Конечно, напирали, и правильно делали, потому что на всех не хватило. Даже адмирал с броненосца добыл себе пузырек, посчитав, что средство поможет от отравленных пуль анархистов, а члены экипажа, которым не удалось снять его мертвым, не удовольствовались цветными снимками стоящего на столе и заставили его давать автографы, пока судорога не свела ему руку. Почти стемнело, и в порту оставались только самые оторопелые, когда он оглядел нас, выискивая кого поглупее, чтобы помочь ему убрать пузырьки, и, конечно, остановил выбор на мне. Это был выбор самой судьбы, не только моей, но и его, потому что прошло уж больше века, а мы оба помним тот момент, будто это случилось прошлым воскресеньем. Дело в том, что тогда мы складывали его цирковую аптеку в кофр с фиолетовой подкладкой, который больше похож был на гробницу мудреца, и он, наверное, увидел во мне некий свет, какого сначала не заметил. Спросил недовольно, кто ты такой, а я ответил, что я единственный круглый сирота, у которого отец еще не умер. И он расхохотался еще громче, чем от яда, и спросил, чем ты занимаешься, а я ответил, что ничем, кроме того, что живу, потому что остальное не стоит и выеденного яйца. Все еще помирая со смеху, он поинтересовался, чему хотел бы я научиться в этом мире, и только в этот раз я ответил всерьез, без шуток, что хотел бы стать прорицателем. Тогда он уже не смеялся, а сказал, как бы размышляя вслух, что для этого у меня уже есть неплохой задаток, то, чему и учиться не надо, – глупое лицо. В тот же вечер он поговорил с моим отцом и за один реал и два квартильо, да еще за колоду карт для предсказания супружеских измен купил меня навсегда.

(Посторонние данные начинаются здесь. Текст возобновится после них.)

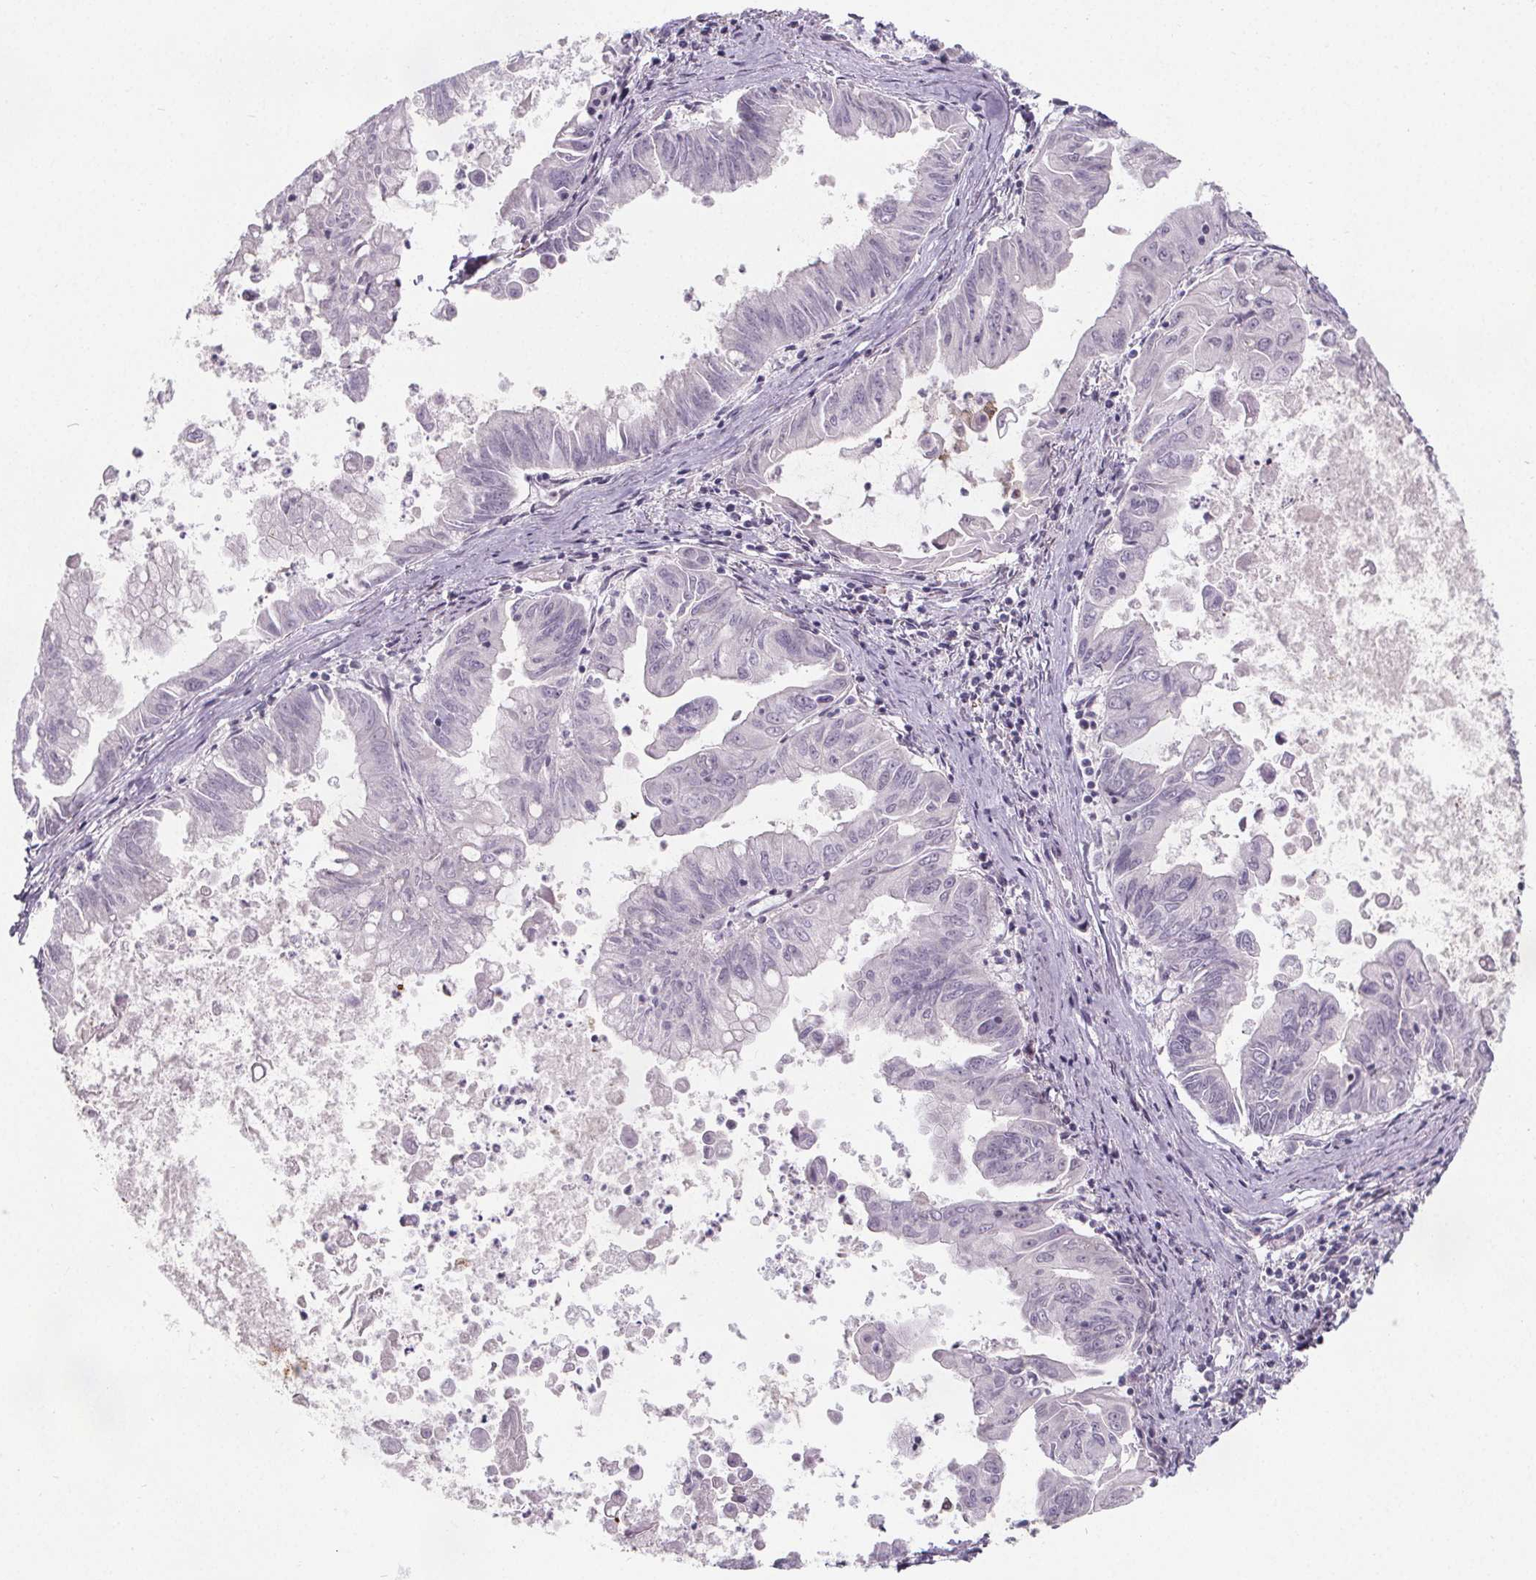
{"staining": {"intensity": "negative", "quantity": "none", "location": "none"}, "tissue": "stomach cancer", "cell_type": "Tumor cells", "image_type": "cancer", "snomed": [{"axis": "morphology", "description": "Adenocarcinoma, NOS"}, {"axis": "topography", "description": "Stomach, upper"}], "caption": "An IHC histopathology image of stomach adenocarcinoma is shown. There is no staining in tumor cells of stomach adenocarcinoma.", "gene": "ZNF572", "patient": {"sex": "male", "age": 80}}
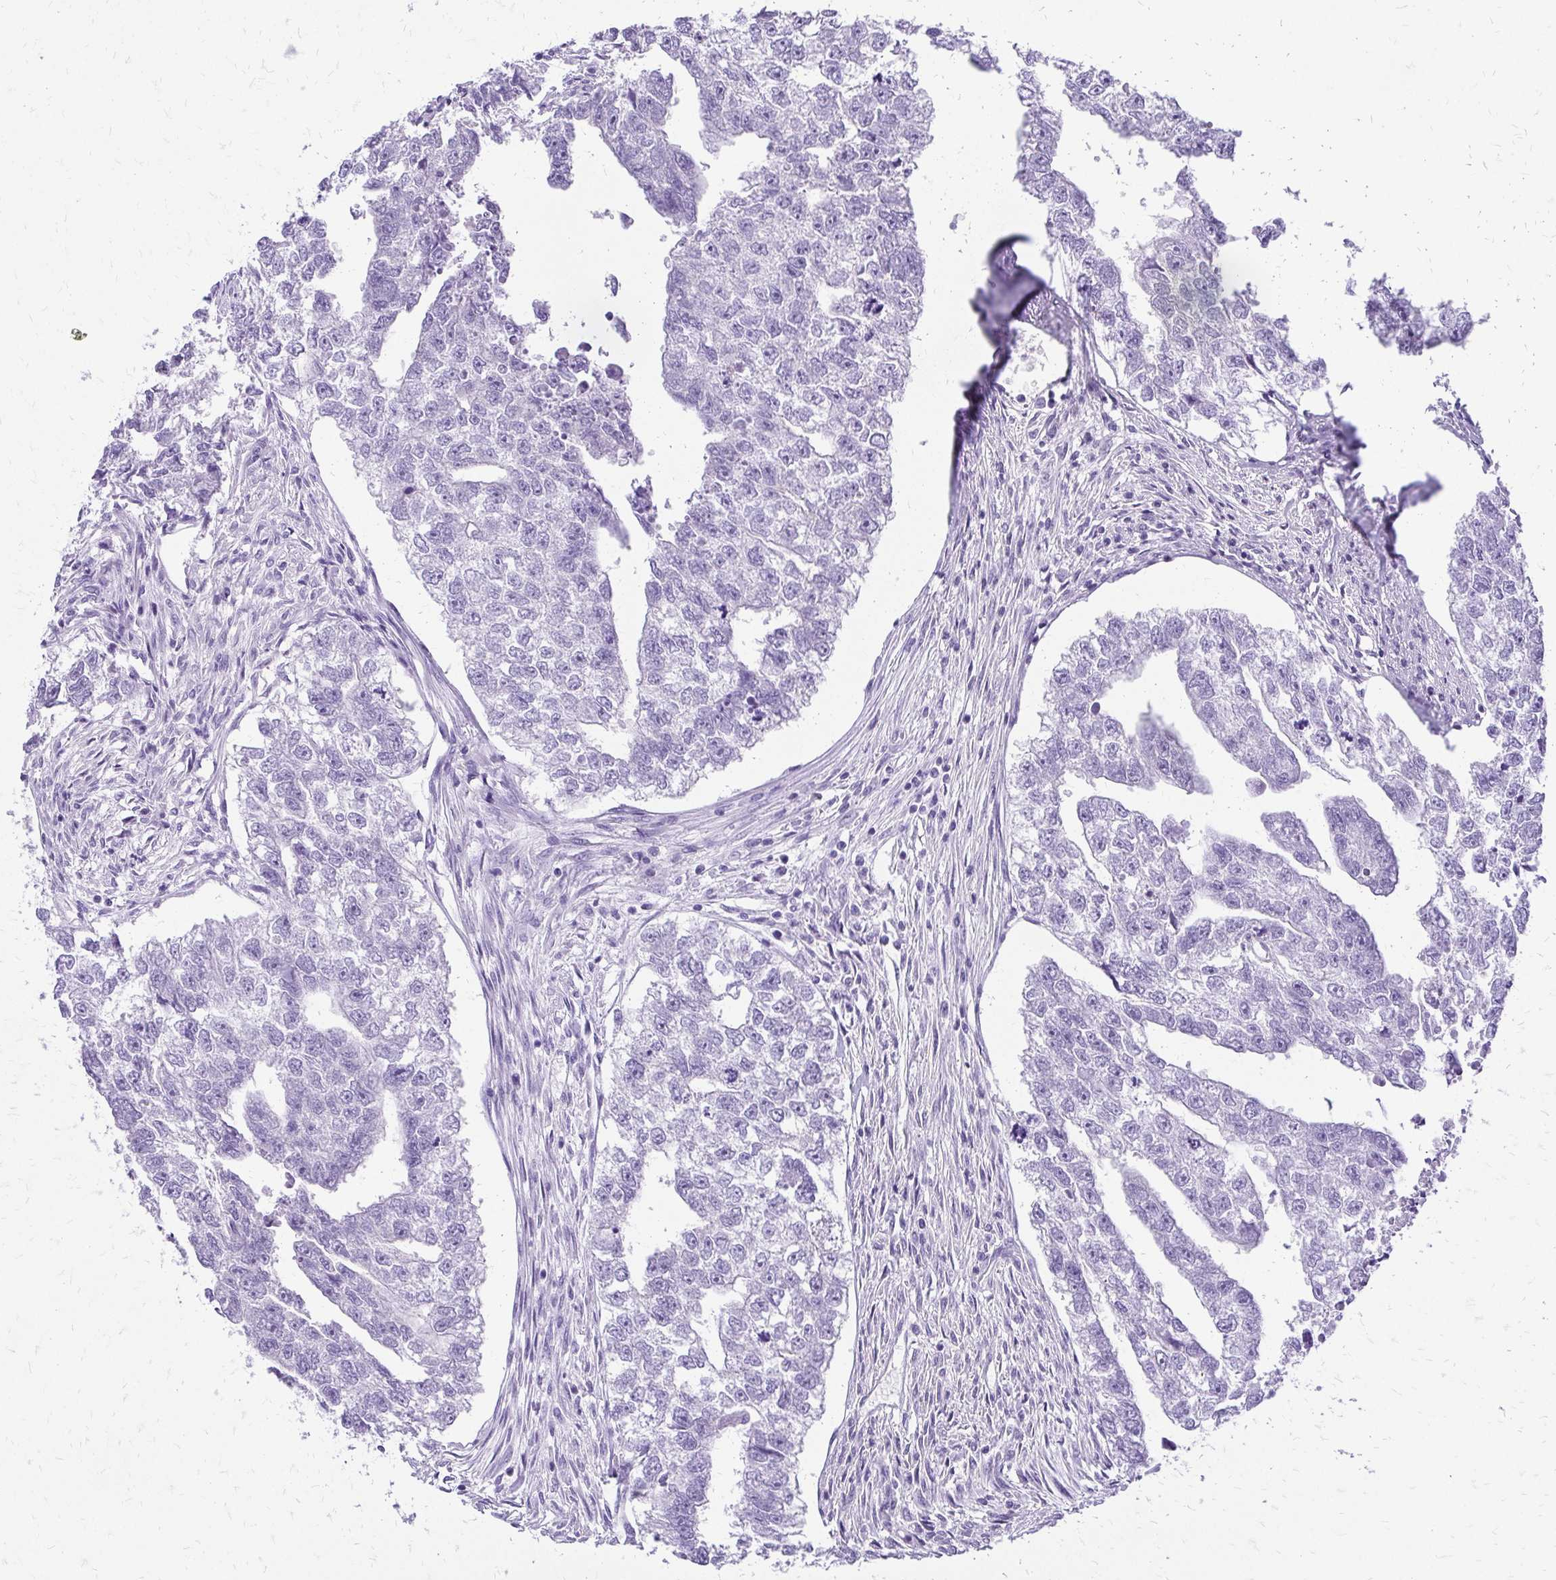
{"staining": {"intensity": "negative", "quantity": "none", "location": "none"}, "tissue": "testis cancer", "cell_type": "Tumor cells", "image_type": "cancer", "snomed": [{"axis": "morphology", "description": "Carcinoma, Embryonal, NOS"}, {"axis": "morphology", "description": "Teratoma, malignant, NOS"}, {"axis": "topography", "description": "Testis"}], "caption": "DAB immunohistochemical staining of human malignant teratoma (testis) displays no significant expression in tumor cells. (DAB (3,3'-diaminobenzidine) IHC with hematoxylin counter stain).", "gene": "SLC32A1", "patient": {"sex": "male", "age": 44}}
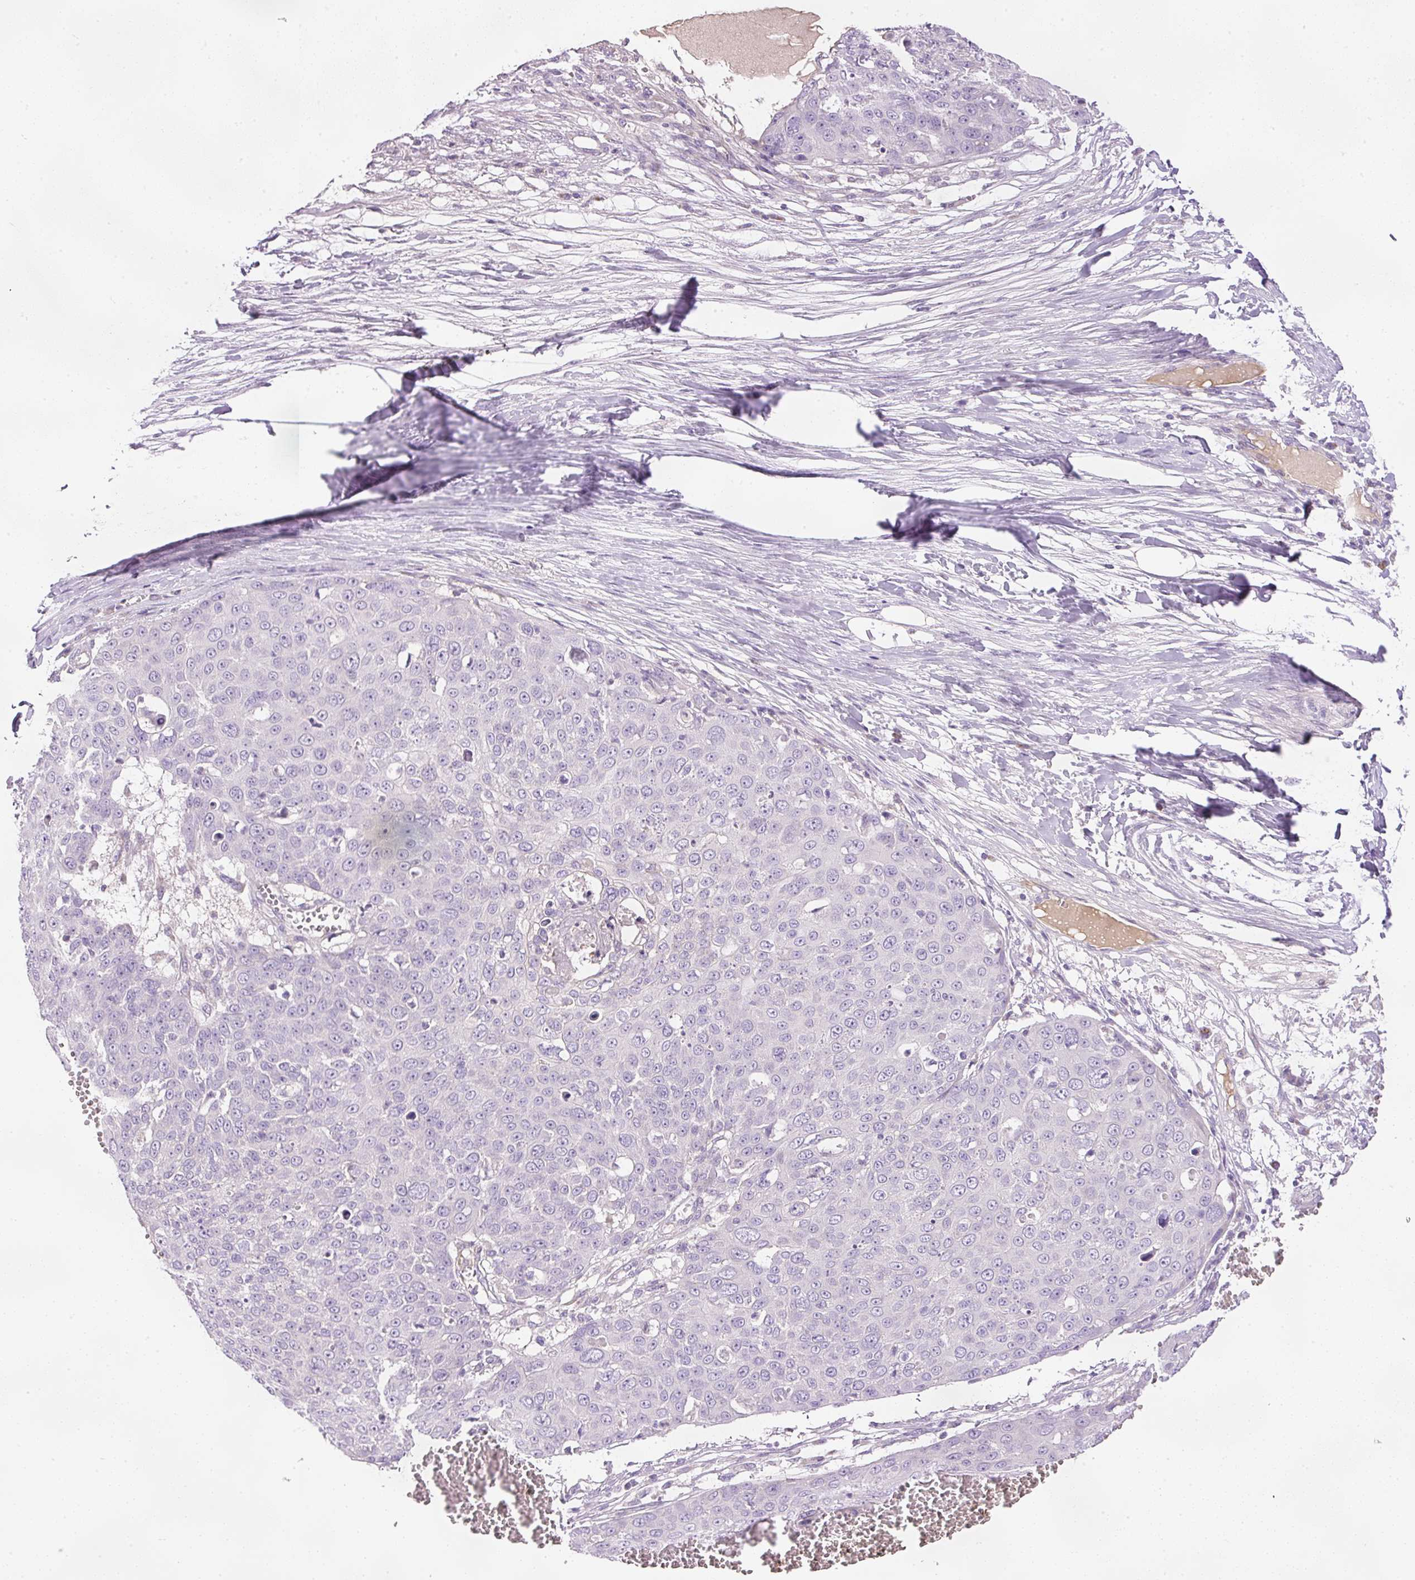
{"staining": {"intensity": "negative", "quantity": "none", "location": "none"}, "tissue": "skin cancer", "cell_type": "Tumor cells", "image_type": "cancer", "snomed": [{"axis": "morphology", "description": "Squamous cell carcinoma, NOS"}, {"axis": "topography", "description": "Skin"}], "caption": "This is an immunohistochemistry (IHC) micrograph of squamous cell carcinoma (skin). There is no expression in tumor cells.", "gene": "KPNA5", "patient": {"sex": "male", "age": 71}}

Таким был Блакаман Злой, потому что добрый – это я. Он способен был даже астронома убедить, будто месяц февраль – всего лишь стадо невидимых слонов, но когда судьба отворачивалась от него, он ожесточался сердцем. В свои лучшие времена он бальзамировал вице-королей. Говорят, он делал им такие властные лица, что они еще много лет продолжали править, даже лучше, чем при жизни, и никто не осмеливался похоронить их, пока он не возвращал им мертвые лица. Но его престиж пошел прахом из-за необдуманного изобретения бесконечных шахмат, они свели с ума одного капеллана и вызвали два нашумевших самоубийства. Вот так и скатился он от толкователя снов до гипнотизера на днях рождения, от зубодера внушением до ярмарочного костоправа, так что ко времени, когда мы встретились, на него косо смотрели даже флибустьеры.